Call me Ishmael. Years ago, finding myself poor and aimless on land, I decided to sail and view the watery world. This is my method for curing melancholy and regulating my blood. Whenever my mouth grows grim, or my soul feels like a damp, drizzly November, I know it is time to leave. The urge becomes undeniable when I pause before coffin before warehouses, trail behind funerals, or feel a manic impulse to knock hats off in the street. Going to sea is my alternative to suicide. While Cato died on his sword with a flourish, I quietly board a ship. This impulse is not unique; almost all men feel a magnetic pull toward the ocean.
Then the muster revealed the true cost. Fedallah was gone. Dragged under by the tangled lines. Ahab’s voice cracked as he demanded they search again, but the Parsee had vanished into the deep.
Starbuck seized the moment. He begged Ahab to end the pursuit—two days of destruction, two boats smashed, a leg broken, a man lost. Every warning screamed at them to turn back. It was blasphemy to continue.
Ahab refused. The chase was ordained before the world began. He served as the Fates’ instrument, bound to a destiny written eons past. And he prophesied: drowning things rise twice before they sink forever. Moby Dick had surfaced two days; the third would be his last.
Through the night, hammers rang and grindstones hummed. The crew rigged fresh boats and honed new weapons. The carpenter fashioned Ahab a leg from the wreckage. And the old captain stood in his scuttle, facing east, waiting for the sun that would bring the final hunt.
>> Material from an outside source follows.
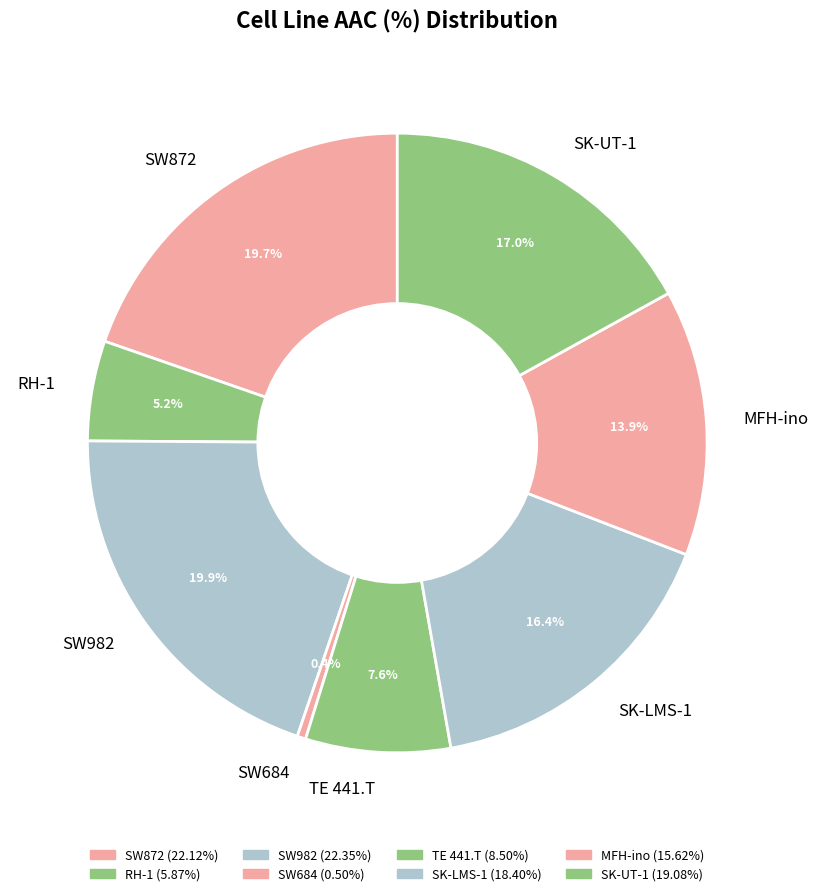

Is RH-1 the majority of the pie?

No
The wreckage of the second day’s pursuit floated in the minds of the crew as much as it did upon the waters. Stubb and Flask had survived their boats’ destruction, their bodies battered but their resolve perhaps strengthened by the very terror they had endured. Fedallah, however, had not been so fortunate—his fate remained sealed in the depths, claimed by the very lines that had been meant to claim the whale. Through the long watches of that night, the Pequod had been transformed into a vessel of grim purpose, her carpenter fashioning new weapons while Ahab sat in the darkness of his cabin, perhaps contemplating the prophecy he had spoken: that the third day would bring an end to this chase, one way or another. The men moved with a quiet solemnity, their fear not diminished but compressed into something harder, more resolve, as dawn approached and with it, the final confrontation that had been ordained since the moment Moby Dick had first been sighted on these seas.
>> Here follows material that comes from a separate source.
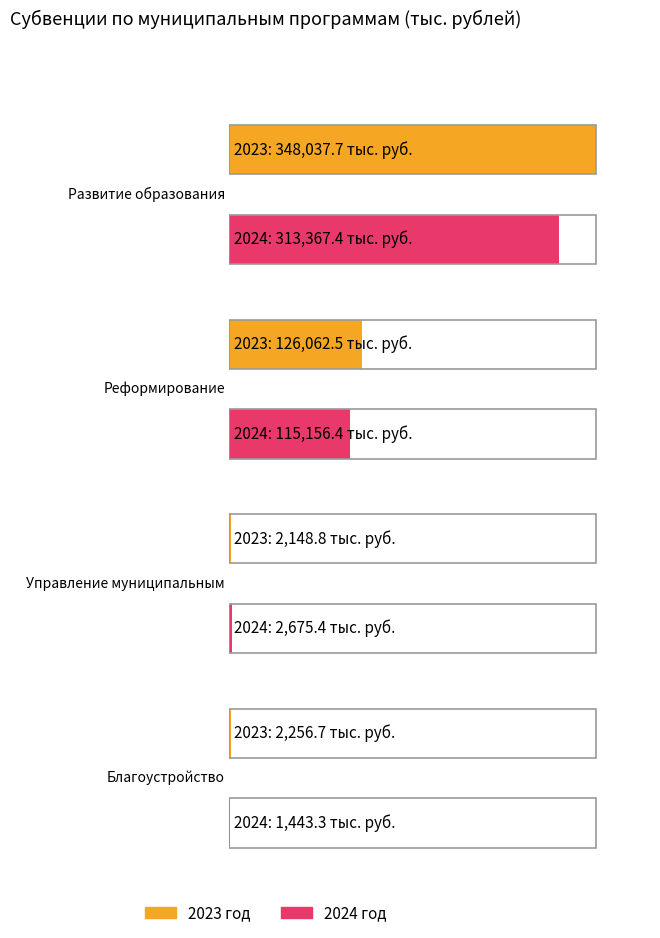

What is the difference between the maximum and minimum values in the 2024 год series?

311924.1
The morning of the third day dawned with deceptive beauty. Crowds of lookouts replaced the solitary night-watch, dotting every mast and spar, but the whale was nowhere in sight. Ahab, alone with his thoughts—or rather, as he confessed, with his feelings—delivered a fractured soliloquy on the nature of wind, thought, and his own driven soul. He declared that he never thinks, only feels, and his mind ranged wildly: the tainted wind that had blown through prisons and hospitals before reaching him, the frozen calm of his cracking skull, the hair growing like stubborn grass in volcanic lava. The Trade Winds, at least, he found glorious—blowing straight and steadfast, carrying his keeled soul toward its mark.